- WORK INSTRUCTIONS
From the entries below, report how many lines contain the string "paint". Only the number is wanted.

[Records from a data source]
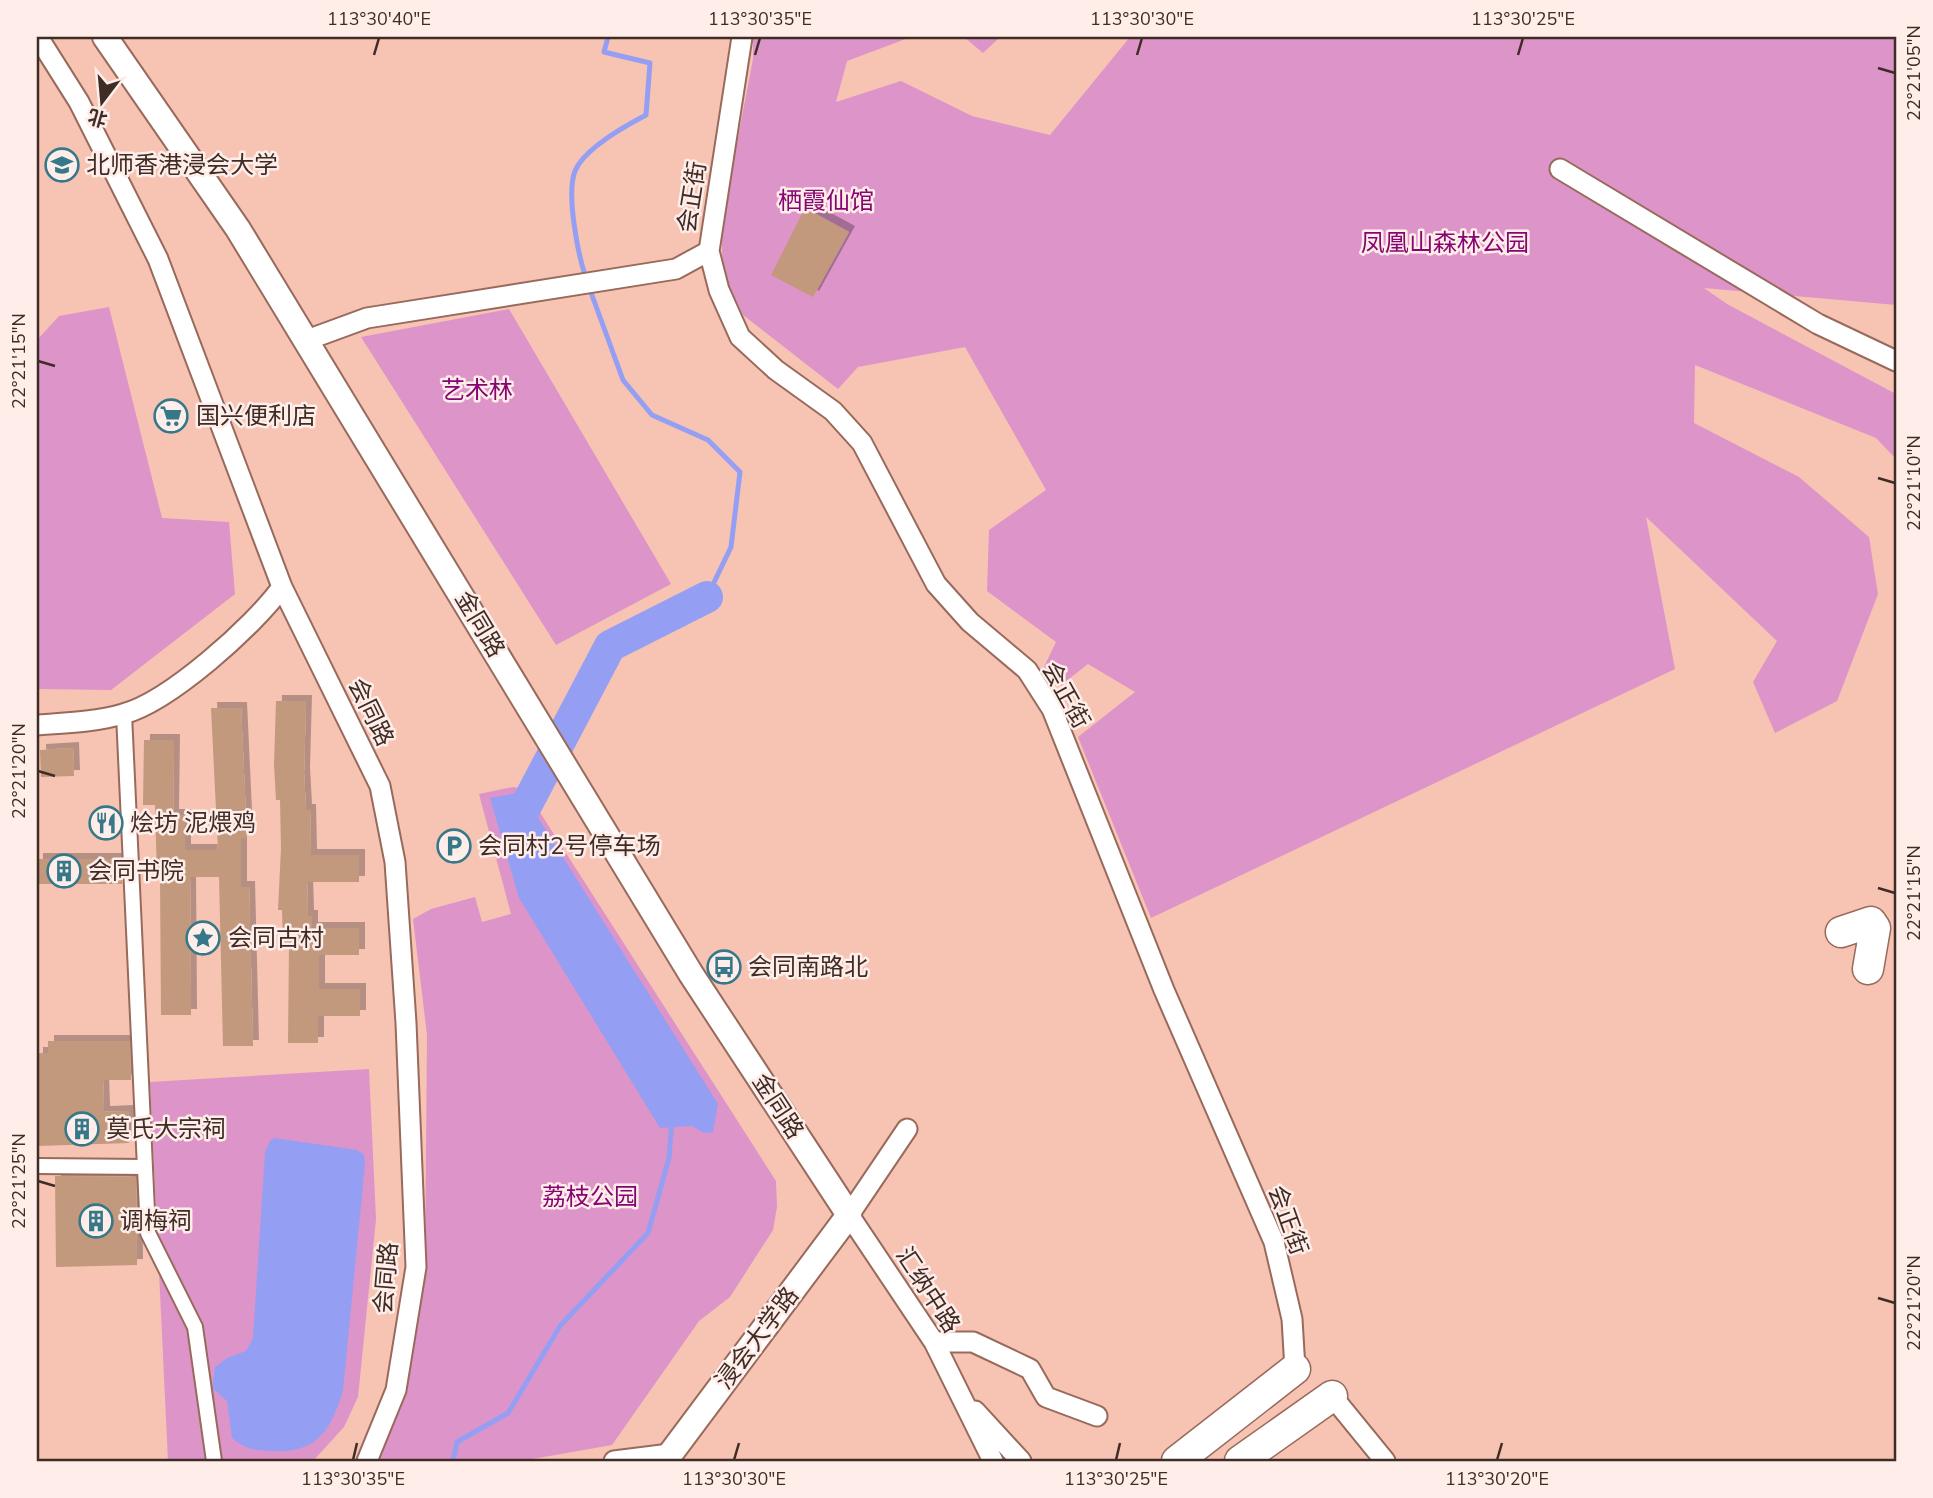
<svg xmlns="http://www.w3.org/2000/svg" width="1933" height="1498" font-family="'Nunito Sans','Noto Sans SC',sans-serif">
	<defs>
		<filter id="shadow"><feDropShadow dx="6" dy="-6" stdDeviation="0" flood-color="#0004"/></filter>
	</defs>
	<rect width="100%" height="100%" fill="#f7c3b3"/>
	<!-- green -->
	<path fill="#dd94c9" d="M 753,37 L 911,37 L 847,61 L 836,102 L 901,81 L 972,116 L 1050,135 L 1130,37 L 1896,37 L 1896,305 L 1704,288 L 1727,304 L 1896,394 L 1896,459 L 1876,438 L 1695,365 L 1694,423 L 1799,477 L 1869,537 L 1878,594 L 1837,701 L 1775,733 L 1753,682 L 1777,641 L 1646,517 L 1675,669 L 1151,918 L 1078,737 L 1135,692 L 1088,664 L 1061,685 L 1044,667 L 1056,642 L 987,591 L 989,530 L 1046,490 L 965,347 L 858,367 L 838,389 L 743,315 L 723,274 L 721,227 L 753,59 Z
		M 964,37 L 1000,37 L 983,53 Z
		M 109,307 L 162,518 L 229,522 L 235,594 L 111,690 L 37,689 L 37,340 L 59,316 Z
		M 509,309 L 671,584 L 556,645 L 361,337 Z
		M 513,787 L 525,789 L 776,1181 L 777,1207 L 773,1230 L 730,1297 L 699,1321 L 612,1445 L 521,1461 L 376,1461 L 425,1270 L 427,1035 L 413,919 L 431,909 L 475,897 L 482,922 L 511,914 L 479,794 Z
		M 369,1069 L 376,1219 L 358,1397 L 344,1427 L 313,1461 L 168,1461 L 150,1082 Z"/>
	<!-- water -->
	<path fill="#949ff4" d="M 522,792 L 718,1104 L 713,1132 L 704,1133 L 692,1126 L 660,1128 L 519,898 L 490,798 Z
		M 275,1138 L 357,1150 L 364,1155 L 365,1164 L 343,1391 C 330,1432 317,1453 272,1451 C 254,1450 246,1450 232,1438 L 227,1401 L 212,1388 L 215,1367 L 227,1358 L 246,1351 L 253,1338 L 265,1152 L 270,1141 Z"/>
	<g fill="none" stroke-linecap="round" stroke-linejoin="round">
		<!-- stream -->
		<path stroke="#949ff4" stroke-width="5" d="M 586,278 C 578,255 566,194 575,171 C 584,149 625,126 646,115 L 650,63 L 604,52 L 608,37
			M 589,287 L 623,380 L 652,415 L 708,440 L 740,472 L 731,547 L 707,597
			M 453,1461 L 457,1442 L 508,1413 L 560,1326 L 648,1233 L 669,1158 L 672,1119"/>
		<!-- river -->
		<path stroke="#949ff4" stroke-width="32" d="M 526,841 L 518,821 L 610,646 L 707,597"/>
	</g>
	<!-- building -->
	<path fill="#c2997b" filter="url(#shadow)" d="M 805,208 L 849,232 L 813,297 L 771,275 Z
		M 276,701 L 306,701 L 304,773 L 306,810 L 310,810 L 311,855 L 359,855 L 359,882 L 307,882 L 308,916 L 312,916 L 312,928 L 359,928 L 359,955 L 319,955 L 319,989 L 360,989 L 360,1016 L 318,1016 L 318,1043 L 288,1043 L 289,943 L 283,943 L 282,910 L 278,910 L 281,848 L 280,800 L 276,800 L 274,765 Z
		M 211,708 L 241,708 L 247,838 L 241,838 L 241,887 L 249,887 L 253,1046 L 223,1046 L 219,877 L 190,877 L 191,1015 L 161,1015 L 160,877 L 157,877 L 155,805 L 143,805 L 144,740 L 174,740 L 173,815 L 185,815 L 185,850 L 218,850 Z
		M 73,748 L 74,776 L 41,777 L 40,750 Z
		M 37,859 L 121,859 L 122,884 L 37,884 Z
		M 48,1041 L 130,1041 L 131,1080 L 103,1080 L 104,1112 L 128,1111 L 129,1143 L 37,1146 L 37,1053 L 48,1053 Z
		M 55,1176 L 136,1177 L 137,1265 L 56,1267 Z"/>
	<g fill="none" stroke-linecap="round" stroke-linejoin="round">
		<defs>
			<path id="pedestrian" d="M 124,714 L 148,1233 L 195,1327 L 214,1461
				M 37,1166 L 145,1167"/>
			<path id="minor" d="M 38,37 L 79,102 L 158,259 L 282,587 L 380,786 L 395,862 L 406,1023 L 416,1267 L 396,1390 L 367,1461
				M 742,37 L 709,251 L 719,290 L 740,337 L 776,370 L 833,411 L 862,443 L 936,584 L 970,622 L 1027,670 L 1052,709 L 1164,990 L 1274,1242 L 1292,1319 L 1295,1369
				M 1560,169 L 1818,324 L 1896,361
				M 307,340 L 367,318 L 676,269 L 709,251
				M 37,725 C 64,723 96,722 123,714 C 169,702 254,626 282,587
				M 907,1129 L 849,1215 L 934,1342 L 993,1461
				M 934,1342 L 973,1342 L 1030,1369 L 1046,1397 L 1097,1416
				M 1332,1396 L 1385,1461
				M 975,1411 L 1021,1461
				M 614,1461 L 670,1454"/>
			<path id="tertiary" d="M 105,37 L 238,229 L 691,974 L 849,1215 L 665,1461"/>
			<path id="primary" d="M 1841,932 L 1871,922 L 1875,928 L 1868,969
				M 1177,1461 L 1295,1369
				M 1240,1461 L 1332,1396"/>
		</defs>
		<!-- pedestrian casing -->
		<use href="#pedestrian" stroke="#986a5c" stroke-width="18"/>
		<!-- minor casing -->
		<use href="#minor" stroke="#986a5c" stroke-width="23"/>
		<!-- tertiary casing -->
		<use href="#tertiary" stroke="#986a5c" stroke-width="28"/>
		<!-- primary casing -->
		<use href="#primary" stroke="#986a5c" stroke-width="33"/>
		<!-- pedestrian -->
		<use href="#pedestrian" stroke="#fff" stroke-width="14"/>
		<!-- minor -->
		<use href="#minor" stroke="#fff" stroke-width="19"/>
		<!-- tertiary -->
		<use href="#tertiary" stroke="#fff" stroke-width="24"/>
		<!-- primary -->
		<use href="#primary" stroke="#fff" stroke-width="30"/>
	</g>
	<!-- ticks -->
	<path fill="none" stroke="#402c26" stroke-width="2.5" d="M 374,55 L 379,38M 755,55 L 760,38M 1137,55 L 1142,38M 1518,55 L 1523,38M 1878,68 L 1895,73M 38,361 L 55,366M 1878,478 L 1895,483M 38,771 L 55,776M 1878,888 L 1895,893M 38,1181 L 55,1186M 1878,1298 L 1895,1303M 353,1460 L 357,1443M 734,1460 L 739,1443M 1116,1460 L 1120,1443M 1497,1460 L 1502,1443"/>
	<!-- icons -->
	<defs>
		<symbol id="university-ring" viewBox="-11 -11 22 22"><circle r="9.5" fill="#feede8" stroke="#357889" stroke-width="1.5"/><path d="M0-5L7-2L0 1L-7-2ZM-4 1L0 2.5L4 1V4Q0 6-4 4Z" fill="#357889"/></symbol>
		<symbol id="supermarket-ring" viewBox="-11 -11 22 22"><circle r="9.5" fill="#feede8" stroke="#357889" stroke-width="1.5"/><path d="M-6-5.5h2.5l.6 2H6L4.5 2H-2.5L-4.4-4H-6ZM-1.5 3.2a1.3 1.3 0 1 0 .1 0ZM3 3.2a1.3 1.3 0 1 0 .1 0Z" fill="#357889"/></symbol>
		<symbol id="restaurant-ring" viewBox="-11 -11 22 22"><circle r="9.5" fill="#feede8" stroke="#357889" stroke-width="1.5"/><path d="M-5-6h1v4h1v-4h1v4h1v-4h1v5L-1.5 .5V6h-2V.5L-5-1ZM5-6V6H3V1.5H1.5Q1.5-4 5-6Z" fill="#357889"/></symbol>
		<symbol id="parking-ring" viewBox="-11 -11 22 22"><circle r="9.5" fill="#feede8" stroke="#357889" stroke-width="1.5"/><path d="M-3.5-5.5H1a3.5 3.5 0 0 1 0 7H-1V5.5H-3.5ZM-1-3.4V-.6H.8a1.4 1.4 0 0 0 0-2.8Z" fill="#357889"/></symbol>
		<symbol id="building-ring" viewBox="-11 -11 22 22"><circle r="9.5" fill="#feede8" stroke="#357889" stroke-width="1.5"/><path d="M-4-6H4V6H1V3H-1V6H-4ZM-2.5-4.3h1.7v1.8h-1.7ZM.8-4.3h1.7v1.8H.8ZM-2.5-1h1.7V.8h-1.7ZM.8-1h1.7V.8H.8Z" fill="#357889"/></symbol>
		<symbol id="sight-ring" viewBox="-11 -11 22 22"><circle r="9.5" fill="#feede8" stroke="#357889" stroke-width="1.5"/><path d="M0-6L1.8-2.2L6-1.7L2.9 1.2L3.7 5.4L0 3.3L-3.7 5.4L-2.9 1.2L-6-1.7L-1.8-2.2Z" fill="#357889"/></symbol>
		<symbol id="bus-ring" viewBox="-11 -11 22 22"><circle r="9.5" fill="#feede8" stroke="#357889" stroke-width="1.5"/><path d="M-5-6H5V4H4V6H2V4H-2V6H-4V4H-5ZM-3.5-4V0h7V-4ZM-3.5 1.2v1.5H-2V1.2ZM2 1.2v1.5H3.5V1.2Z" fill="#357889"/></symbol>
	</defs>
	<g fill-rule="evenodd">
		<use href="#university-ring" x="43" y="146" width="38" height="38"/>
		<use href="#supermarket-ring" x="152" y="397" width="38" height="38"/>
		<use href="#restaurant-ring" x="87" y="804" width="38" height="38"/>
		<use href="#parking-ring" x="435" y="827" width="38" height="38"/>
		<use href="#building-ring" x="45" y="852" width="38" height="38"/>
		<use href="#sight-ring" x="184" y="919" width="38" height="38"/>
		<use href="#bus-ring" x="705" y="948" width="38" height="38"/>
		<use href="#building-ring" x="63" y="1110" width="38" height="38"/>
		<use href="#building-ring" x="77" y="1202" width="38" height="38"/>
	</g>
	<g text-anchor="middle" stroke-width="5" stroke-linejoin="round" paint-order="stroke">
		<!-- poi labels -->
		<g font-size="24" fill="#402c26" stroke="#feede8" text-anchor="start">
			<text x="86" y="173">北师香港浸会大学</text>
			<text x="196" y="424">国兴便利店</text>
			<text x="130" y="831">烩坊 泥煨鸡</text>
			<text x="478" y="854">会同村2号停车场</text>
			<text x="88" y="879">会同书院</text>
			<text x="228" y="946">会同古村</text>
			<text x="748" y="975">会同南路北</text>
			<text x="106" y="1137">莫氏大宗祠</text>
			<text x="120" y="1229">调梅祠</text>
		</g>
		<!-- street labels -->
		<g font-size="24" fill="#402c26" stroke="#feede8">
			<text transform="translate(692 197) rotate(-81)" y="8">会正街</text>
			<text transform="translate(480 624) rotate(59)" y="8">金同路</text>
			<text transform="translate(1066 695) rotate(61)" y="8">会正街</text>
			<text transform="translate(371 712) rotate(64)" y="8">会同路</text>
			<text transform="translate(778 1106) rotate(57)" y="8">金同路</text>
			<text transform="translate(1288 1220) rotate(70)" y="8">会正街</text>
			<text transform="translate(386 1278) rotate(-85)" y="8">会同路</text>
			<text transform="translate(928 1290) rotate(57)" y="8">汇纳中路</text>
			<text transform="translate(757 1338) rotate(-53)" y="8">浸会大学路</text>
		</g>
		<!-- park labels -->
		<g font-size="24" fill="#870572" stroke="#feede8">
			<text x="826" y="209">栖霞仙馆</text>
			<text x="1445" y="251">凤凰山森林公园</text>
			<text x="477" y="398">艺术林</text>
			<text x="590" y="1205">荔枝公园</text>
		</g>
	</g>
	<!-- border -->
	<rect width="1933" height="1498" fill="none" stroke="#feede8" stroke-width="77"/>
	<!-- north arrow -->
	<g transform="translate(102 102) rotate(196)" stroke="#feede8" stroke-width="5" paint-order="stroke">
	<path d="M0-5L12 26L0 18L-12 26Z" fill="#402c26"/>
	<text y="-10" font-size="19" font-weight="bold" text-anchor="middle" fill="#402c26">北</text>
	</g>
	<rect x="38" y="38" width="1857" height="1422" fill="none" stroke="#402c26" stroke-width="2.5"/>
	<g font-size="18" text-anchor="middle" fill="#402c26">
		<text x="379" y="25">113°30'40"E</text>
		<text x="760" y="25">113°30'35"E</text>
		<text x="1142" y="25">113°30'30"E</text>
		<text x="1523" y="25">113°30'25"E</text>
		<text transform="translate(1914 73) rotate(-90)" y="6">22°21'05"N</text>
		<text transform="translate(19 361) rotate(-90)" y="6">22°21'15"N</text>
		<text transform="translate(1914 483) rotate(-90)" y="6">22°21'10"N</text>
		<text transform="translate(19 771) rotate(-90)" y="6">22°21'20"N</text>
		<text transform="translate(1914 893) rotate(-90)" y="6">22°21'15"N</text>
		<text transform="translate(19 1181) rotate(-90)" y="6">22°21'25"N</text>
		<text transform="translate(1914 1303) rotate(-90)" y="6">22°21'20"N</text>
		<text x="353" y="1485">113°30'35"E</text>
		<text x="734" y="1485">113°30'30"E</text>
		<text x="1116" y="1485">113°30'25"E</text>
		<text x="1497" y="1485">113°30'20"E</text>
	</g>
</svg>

- WORKED SOLUTION
2